Achieving Active and Stable Amorphous Ir V O x OH y for Water Splitting.

Evaluating the structural and electronic-state characteristics of long-range disordered amorphous iridium (Ir)-based oxides is still unsatisfying. Compared with the benchmark IrO 2 , the higher oxygen evolution reaction (OER) performance brought by IrO x OH y was normally considered to be associated with the pristine Ir III -containing species. However, such a conclusion conflicts with the opinion that high-valence metals can create excellent OER activity. To resolve such contradictions, we synthesized a pure amorphous Lu 1.25 IrO x OH y (Lu = lutetium) catalyst in this work.

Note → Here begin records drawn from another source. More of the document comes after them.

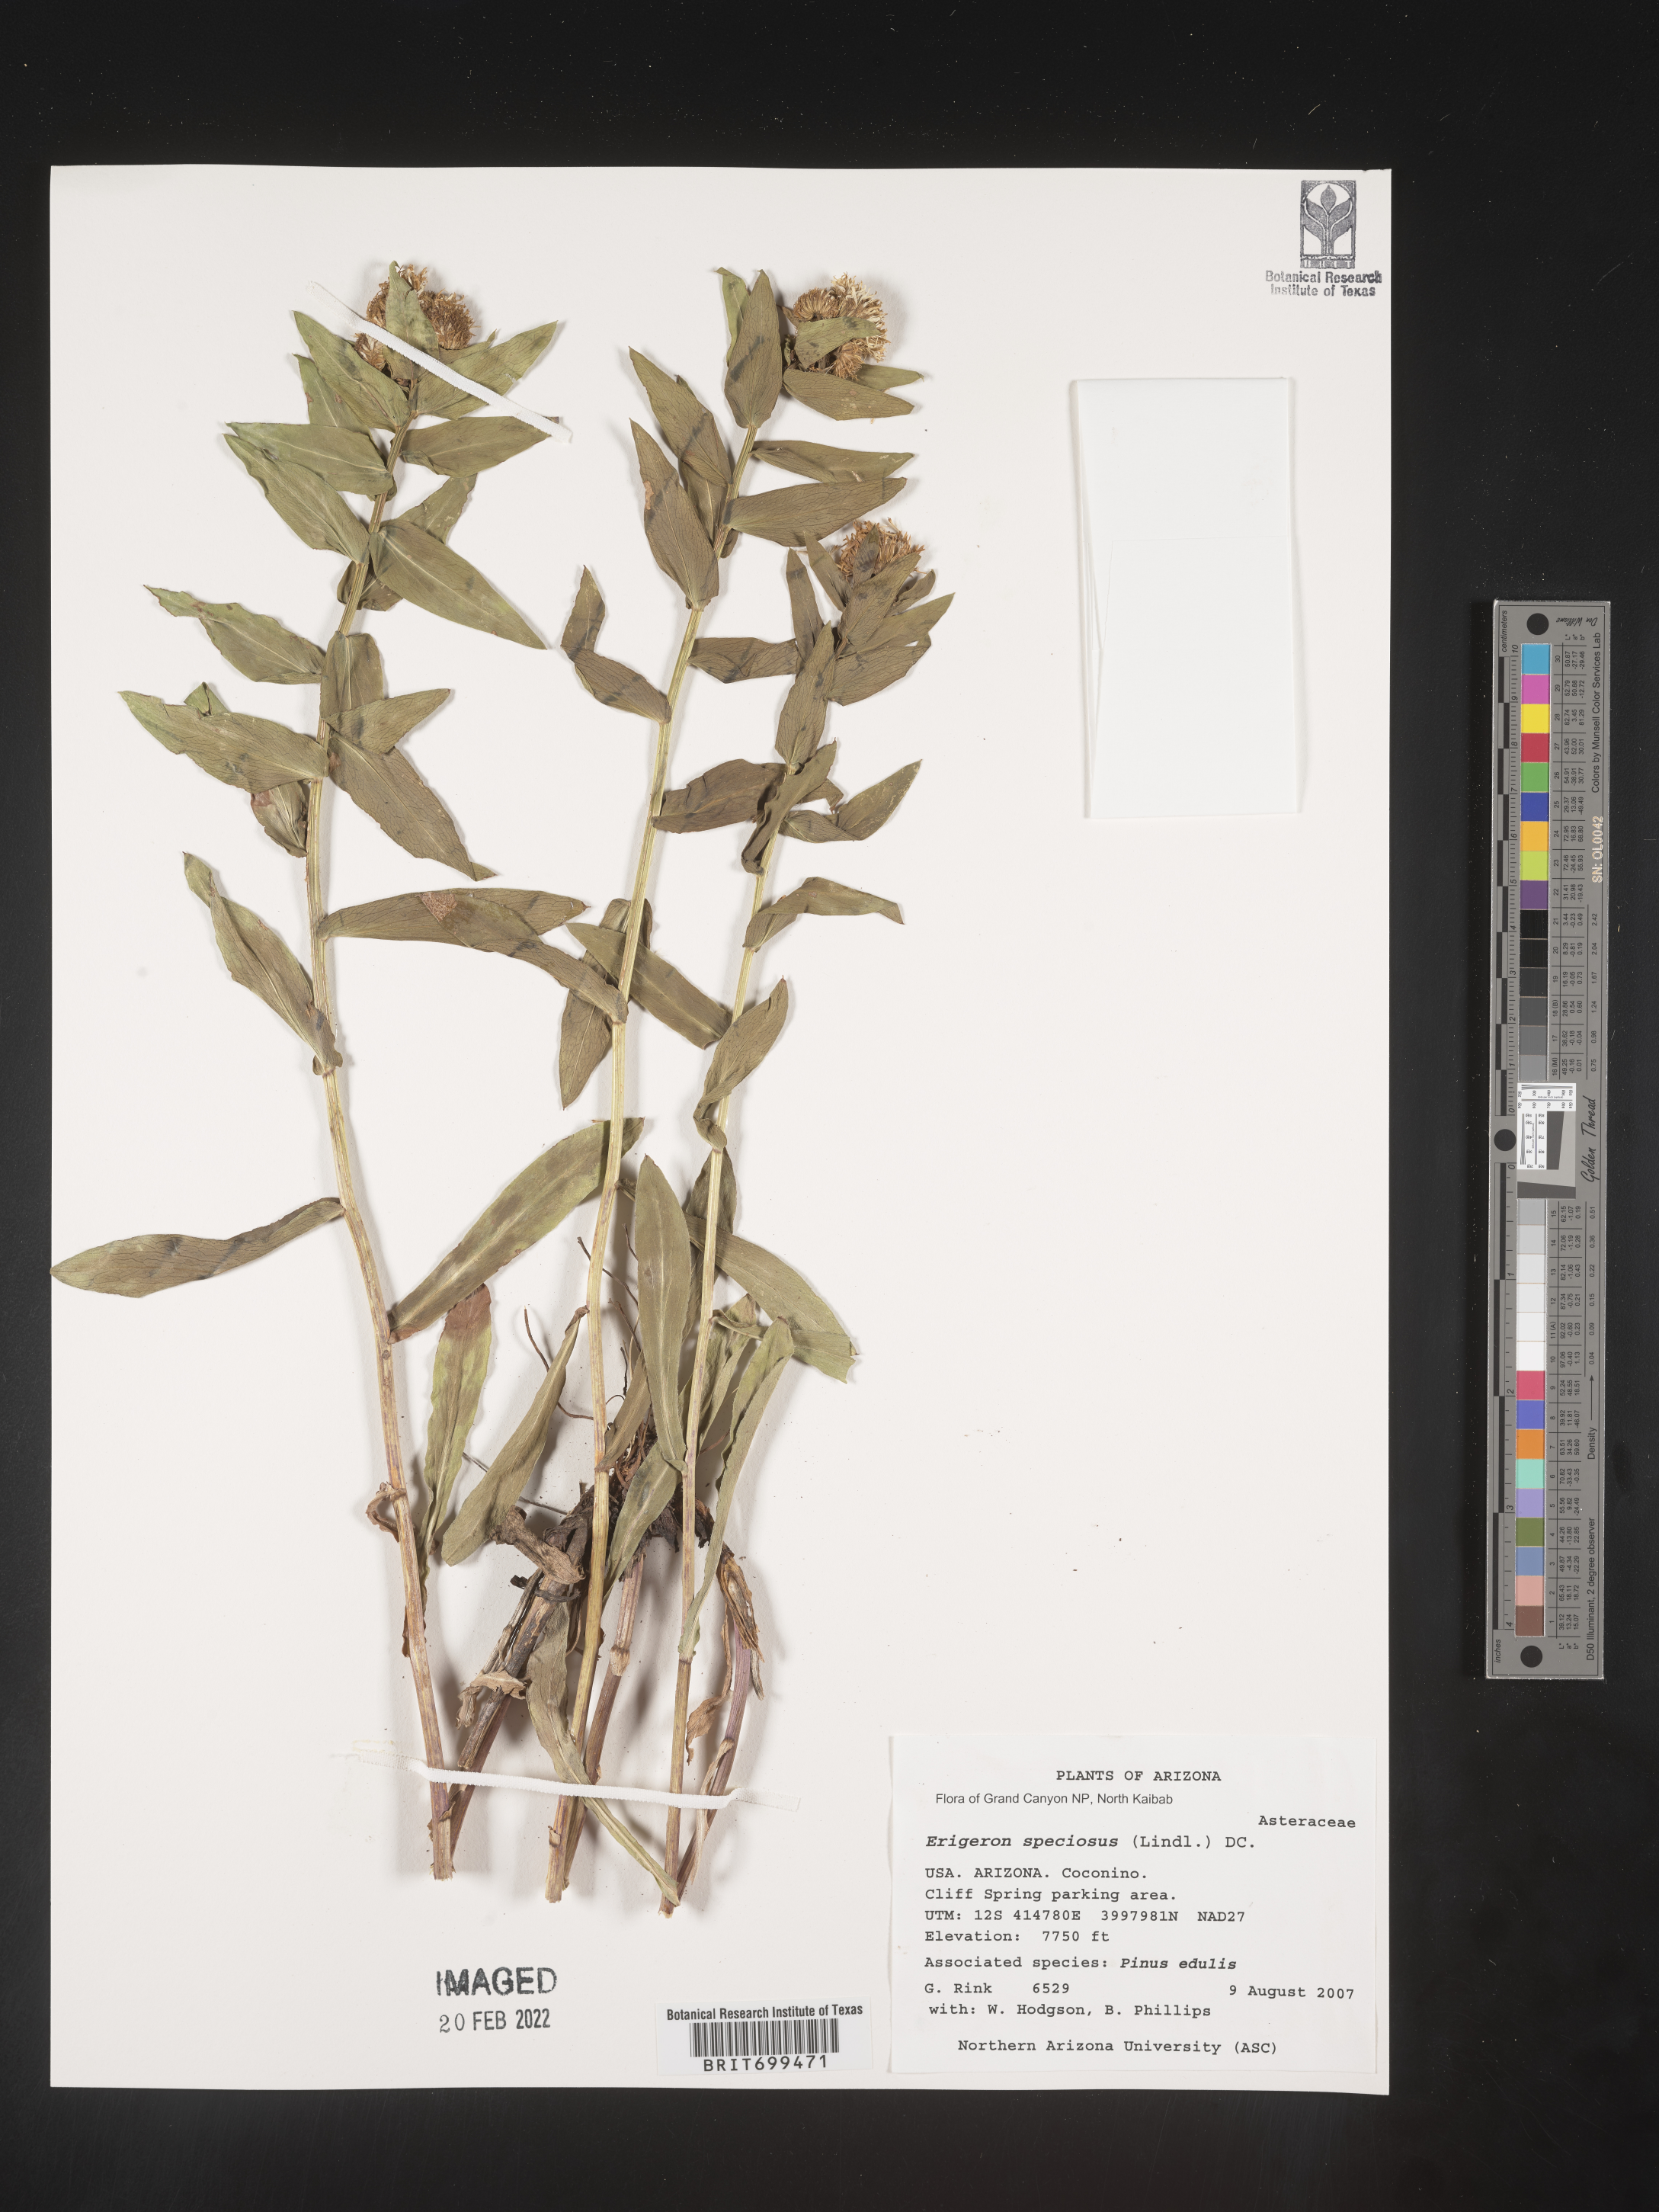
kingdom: Plantae
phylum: Tracheophyta
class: Magnoliopsida
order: Asterales
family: Asteraceae
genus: Erigeron
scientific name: Erigeron speciosus
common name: Aspen fleabane
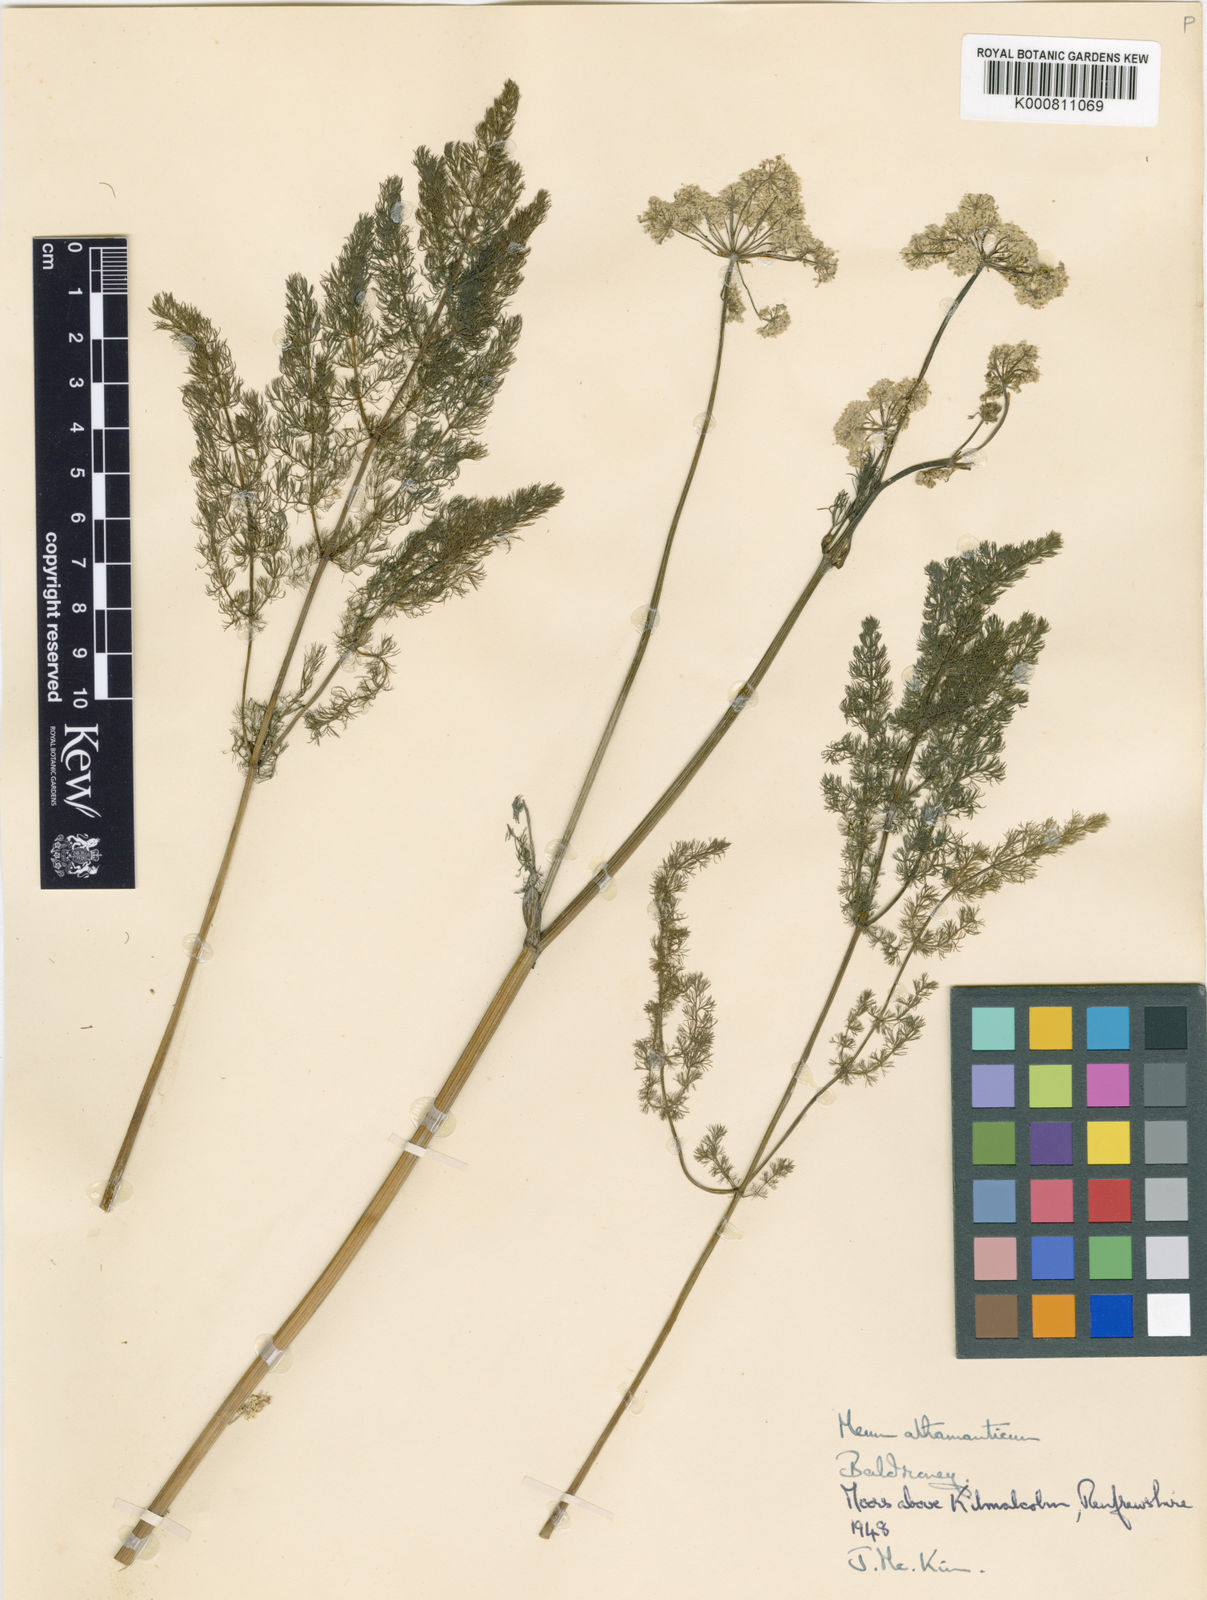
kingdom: Plantae
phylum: Tracheophyta
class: Magnoliopsida
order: Apiales
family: Apiaceae
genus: Meum
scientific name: Meum athamanticum
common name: Spignel
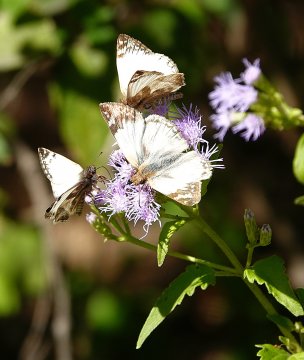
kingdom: Animalia
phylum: Arthropoda
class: Insecta
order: Lepidoptera
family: Hesperiidae
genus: Heliopetes
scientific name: Heliopetes laviana
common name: Laviana White-Skipper
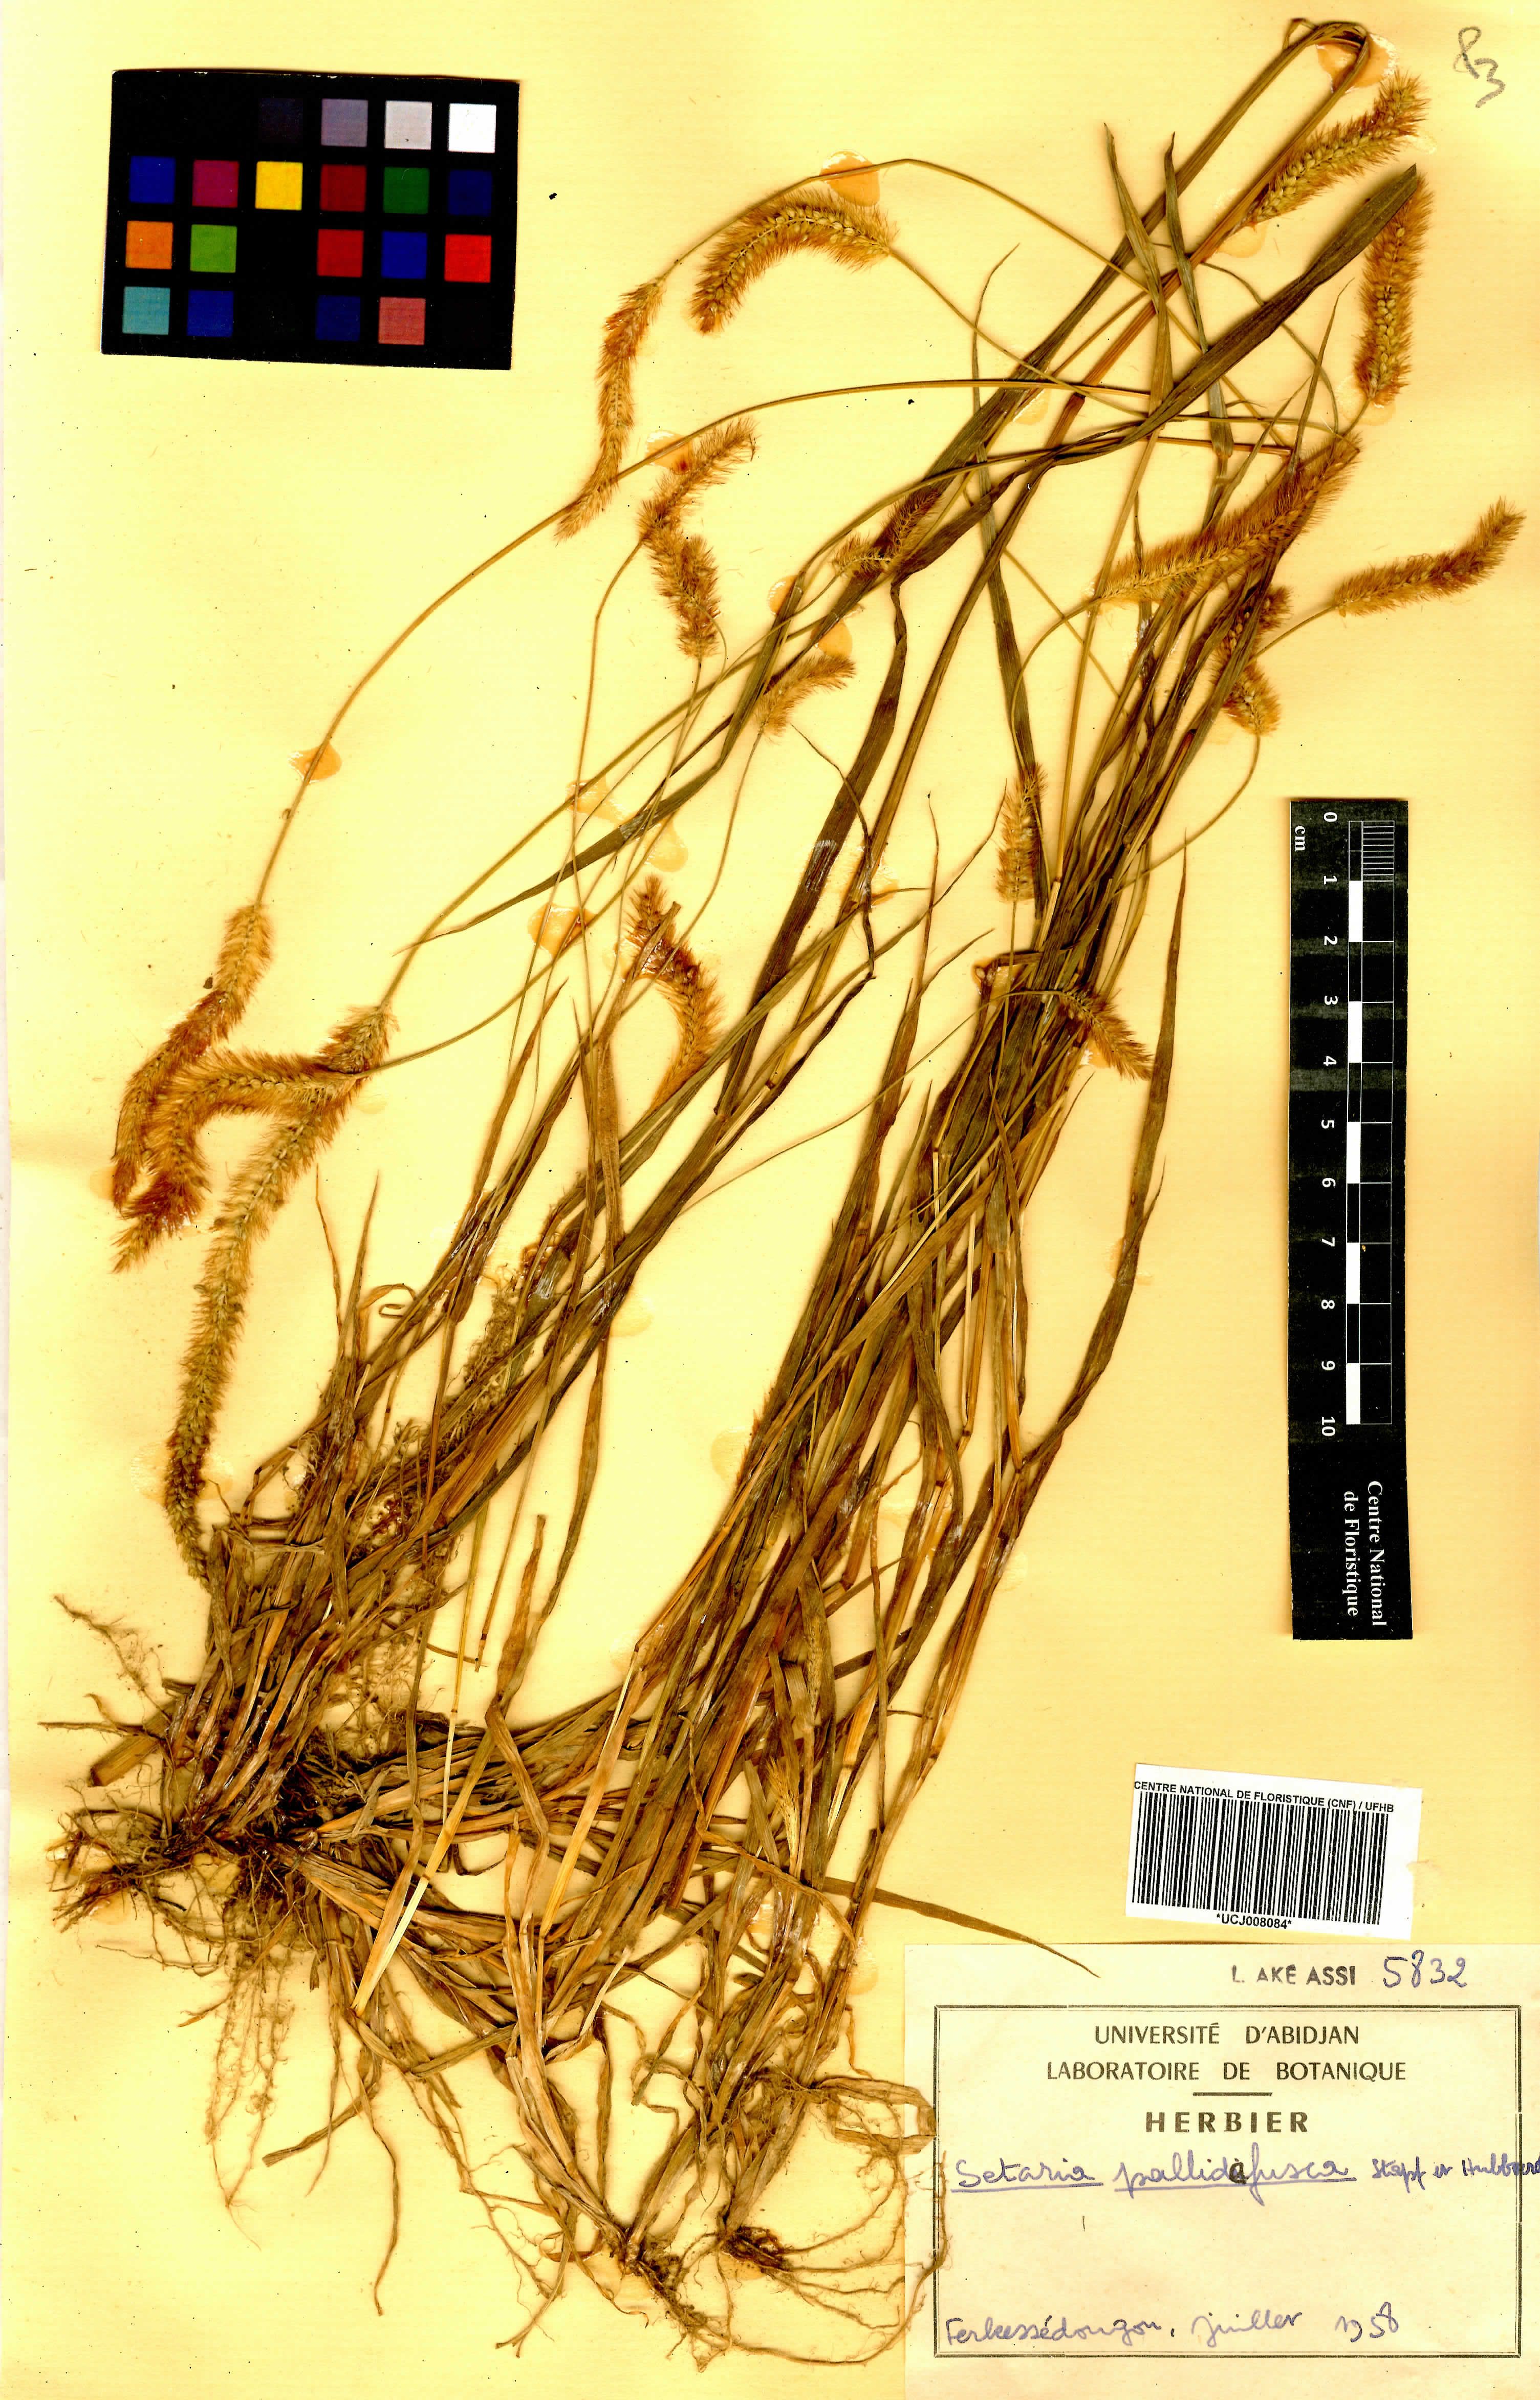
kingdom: Plantae
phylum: Tracheophyta
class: Liliopsida
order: Poales
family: Poaceae
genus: Setaria
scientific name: Setaria italica
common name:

In combination with the comprehensive electrochemical evaluation in alkaline and acidic media, ex situ Ir L3-edge and O K-edge X-ray absorption spectroscopy and theoretical calculations revealed that the ultrahigh OER performance of reconstructed IrO x /Lu 1.25 IrO x OH y in acidic media was identified to be driven by the more d-hole-containing electronic state of Ir V created by cationic vacancies. The pristine properties of Ir III -containing Lu 1.25 IrO x OH y conversely inhibit the OER activity in alkaline media. Additionally, the high edge-shared [IrO x ]-[IrO x ] motif proportion structure in amorphous Lu 1.25 IrO x OH y achieves a stable OER process, which exhibits a high S -number stability index similar to IrO 2 . We demonstrate that the key factor of the edge-shared [IrO x ]-[IrO x ] motif with cationic vacancies in Ir V O x OH y could rationally reveal the source for most of the high-performance Ir-based materials.